Gait Training

Will gait training be effective for you?

Gait Training

Each individual makes progress in therapy at his/her own pace. Some people may learn to walk well in a few months; others may take years to be able to walk just for exercise. Still others may never undergo gait training.

It is important for all people to remain active and healthy. This can include eating well, pushing your wheelchair, working out with adaptive machines in your local gym, team sports, or any other kind of physical and social activity you can do safely.

The ability to walk after a spinal cord injury depends on many factors including your:

  • Level of injury.
  • Severity of injury.
  • Time since injury.
  • Age.
  • Level of fitness.
  • Other injuries.
  • Level of sensation
  • Other related problems such as spasticity and joint problems (contractures).
  • Level of pain.

How to determine if gait training is right for you

A physical therapist (PT) or other clinician will determine if gait training is right for you by using a variety of tests.

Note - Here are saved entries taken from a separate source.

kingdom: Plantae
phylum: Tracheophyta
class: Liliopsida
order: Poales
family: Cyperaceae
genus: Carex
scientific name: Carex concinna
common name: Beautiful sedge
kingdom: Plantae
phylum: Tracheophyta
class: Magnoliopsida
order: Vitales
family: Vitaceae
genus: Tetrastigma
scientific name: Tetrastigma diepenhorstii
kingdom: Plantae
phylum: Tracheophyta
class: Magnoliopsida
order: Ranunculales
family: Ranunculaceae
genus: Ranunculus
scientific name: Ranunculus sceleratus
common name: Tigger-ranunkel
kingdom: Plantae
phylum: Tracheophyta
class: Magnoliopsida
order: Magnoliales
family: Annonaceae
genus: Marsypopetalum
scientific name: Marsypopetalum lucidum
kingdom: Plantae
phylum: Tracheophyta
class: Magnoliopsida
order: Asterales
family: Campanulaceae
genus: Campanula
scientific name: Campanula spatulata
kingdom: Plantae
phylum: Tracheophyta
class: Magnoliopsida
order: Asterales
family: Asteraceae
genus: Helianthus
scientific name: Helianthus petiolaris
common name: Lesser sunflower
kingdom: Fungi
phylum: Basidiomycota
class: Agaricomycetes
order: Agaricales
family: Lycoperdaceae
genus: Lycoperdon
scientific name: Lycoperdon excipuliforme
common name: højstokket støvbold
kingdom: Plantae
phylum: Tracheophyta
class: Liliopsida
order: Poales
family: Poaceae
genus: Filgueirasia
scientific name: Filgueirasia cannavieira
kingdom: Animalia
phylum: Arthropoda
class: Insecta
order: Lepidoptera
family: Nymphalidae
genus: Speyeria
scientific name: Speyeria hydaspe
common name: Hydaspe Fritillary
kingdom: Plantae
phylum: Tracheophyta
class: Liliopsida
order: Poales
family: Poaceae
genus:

  • He/she will test your strength, sensation, ability to stand up, balance while standing, spasticity or stiffness, and range of motion at your hips, knees, ankles, and trunk. If you are able to take some steps, the clinician will watch you walk to look for safety issues.
  • The clinician may also provide assistive devices and/or braces to give you better balance, protect your joints, and ensure your safety as you walk.
  • He/she may then test your walking speed, endurance, and balance with these devices and braces to keep track of your therapy progress.

Gait training can require a lot of work and be a long process, so it is important for your PT or other clinician to tell you what you can expect. Some people work on balance and other “pre-gait” activities many times a week for many months before they start actual gait training (involving walking). Pre-gait activities include stretching, strengthening, weight bearing, balance training, and coordination training to get ready for walking.

Gait training may not be appropriate for you if:

  • You are too weak to support your body weight over ground.
  • Your blood pressure is unstable.
  • You have fractures or risks for fractures.
  • You have a high risk falling and hurting yourself.
  • You are unlikely to become independent with walking.

The physician and therapist will want to make sure you are safe before starting gait training and during the training. It would be far worse to fall and hurt yourself, setting yourself back, than to continue safely with therapy. Over time your condition may change, affecting whether gait training is right for you.